Why is it so hard to say no?
Throughout my life, I’ve struggled immensely with assertiveness. Or lack thereof. From being bullied, to standing up for my faith, to turning down friends and family when they ‘need’ me, I’ve always struggled with that one two-letter word: NO.
It’s such a powerful word, and it can bring so much freedom to our lives, but only if we know how to use it.
Back in the day, I struggled with assertiveness so much so that I actually signed myself up for a community college course on Assertiveness Training. I took one look at the workbook and realized I could handle my assertiveness issues myself. I just needed to say no and stand up for myself when situations arose.
That plan lasted no more than thirty seconds. Saying no was hard. Turning down people who are asking for your help or your time or your resources was more difficult than just saying yes and dealing with the burnout. Or so it seemed.

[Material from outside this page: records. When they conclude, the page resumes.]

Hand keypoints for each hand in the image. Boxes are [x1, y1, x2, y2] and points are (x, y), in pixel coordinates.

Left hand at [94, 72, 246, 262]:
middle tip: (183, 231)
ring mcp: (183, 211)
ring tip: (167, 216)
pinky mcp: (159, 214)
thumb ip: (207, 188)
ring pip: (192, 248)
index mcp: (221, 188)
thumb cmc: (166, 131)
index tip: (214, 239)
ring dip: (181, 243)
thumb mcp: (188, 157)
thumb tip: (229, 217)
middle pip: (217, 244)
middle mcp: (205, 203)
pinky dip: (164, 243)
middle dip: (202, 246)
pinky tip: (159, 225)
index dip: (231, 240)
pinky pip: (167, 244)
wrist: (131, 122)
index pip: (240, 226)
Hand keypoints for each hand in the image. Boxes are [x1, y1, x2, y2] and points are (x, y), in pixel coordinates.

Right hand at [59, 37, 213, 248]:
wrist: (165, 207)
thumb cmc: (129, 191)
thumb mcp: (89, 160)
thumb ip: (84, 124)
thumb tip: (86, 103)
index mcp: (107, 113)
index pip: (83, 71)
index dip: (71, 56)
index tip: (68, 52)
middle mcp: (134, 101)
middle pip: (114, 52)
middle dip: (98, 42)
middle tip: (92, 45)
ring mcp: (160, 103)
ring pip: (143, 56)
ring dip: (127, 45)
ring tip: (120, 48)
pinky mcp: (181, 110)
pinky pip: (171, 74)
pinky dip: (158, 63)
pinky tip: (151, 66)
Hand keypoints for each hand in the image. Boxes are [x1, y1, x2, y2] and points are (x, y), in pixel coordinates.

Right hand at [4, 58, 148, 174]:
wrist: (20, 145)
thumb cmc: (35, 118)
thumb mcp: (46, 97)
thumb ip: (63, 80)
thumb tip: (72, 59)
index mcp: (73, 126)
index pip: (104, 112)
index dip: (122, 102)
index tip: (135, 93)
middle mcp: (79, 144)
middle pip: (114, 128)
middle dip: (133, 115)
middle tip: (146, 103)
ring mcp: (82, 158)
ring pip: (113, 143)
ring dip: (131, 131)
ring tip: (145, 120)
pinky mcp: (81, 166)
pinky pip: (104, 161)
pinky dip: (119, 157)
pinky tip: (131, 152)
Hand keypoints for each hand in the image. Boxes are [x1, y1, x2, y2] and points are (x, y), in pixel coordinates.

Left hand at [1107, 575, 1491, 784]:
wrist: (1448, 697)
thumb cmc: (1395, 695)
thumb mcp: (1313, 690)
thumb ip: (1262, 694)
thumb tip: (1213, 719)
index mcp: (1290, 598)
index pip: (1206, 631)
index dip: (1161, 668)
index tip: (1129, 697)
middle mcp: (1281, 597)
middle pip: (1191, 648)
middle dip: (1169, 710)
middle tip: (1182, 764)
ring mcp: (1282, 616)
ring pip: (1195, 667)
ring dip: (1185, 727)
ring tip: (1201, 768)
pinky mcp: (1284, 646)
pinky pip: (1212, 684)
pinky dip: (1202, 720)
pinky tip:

I finally got so fed up with trying to become more assertive on my own that I just settled on praying for assertiveness, thinking (wishfully) that I would wake up one morning and be more assertive. That I would be able to say no, that I would be able to stand up, speak my voice, and assert my position in this world.
I was wrong.
Instead of happening overnight, instead of assertiveness – and the ability to say no – being developed in me while I slept, it took years.
Assertiveness – like a muscle – takes time and takes practice. We can’t just expect to say no every time we want to. We have to understand why we’re saying no, and we have to be okay with the consequences of saying no.
We Say No For Ourselves. Sometimes, we don’t have time. Sometimes, we don’t have energy. Sometimes, we don’t have resources. When others ask of these things when we barely have enough for ourselves, we must learn to say no. You can’t eat two pies when there is only one in front of you. Do not let others take what isn’t there – or barely there – to begin with.
We Say No For The Ones We Love. Sometimes, people ask of us when in fact, we’re supposed to be giving ourselves to others, such as our spouse or children. Giving away what little we have of our time, money, or presence to others before those closest to us can hurt those we love, because we are neglecting our own healthy obligations to them.
We Say No Because We Can. Sometimes, we should exercise saying no simply because we can. There are times I just don’t want to do something that someone requests of me. There are times I have the time but not the desire. There are times I would rather just be doing something else. And those are okay reasons for saying no, because it’s our right to say no. This isn’t out of spite, mind you, but out of freedom.
Of course, as with all things, there are consequences to saying no, and they can vary. Sometimes we miss out on opportunities, sometimes we miss out on something we would have enjoyed participating in. We must weigh each situation and do what is best for us and for those we love.
This isn’t at all to say that we should always say no when those close to us (or maybe not close to us) are in desperate need, but there needs to be balance between our health, our priorities, and our service to others.
Do you struggle with saying no, or being assertive on any level? I’d love to hear of your struggles.